Claiming to be from members of the Contract Review Committee of the Nigerian National Petroleum Corp., it stated that Elliott has been selected to receive money that arose from over-invoicing of supplies and oil drilling works contracts.

All he had to do, according to the letter, was allow the Nigerian firm to deposit $25.5 million from the Central Bank of Nigeria into his account and receive 35 percent of the sum as compensation.

"Obviously, I'm not stupid enough to give them my bank account number," Elliott said Thursday. "The first time I saw it, I knew something was wrong."

FBI Special Agent Barry O'Neill said the scam is a common one run by Nigerians over the last three or four years. He said FBI officials in the past two years have received about 50 such letters - in several variations - from people all over the state who had received them.

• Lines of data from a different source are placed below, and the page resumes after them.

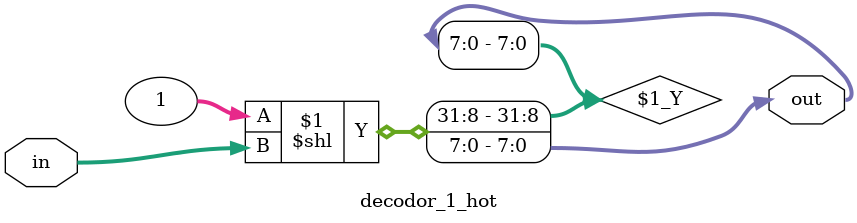
<source format=sv>
`timescale 1ns / 1ps

module decodor_1_hot(
    input logic [2:0]in,
    output logic [7:0]out
    );
    
assign out = 1 << in;
endmodule

</source>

The plan is to lure a company or individual into providing an account number for the stated purpose of depositing the funds. In some versions of the letter, Nigerian citizens tell Americans they are seeking a safe haven for cash taken from corrupt government officials, O'Neill said.

The amounts and particulars vary, but the objective is the same: Get a bank account number and then withdraw the money from it.

O'Neill said he has not heard of anyone actually taking the bait.

"It's so obvious that you'd have to be so greedy it's ridiculous," O'Neill said.

The letter states that Elliott was picked after "satisfactory information" about him was gathered from an international business directory.

The letter urges confidentiality and urges the recipient not to go through the international telephone operator or AT&T when calling to make arrangements.

While he was in the military, Elliott said he traveled to 51 countries. Nigeria was not one of them, so he was surprised when he got the letter.

O'Neill said authorities have not detected a pattern. He said companies ranging from "CPAs to small businesses to big businesses" have been targeted.

As for enforcement, O'Neill said the FBI keeps track of the letters but is otherwise powerless.

"We have no authority to go into Nigeria. We have no jurisdiction," he said.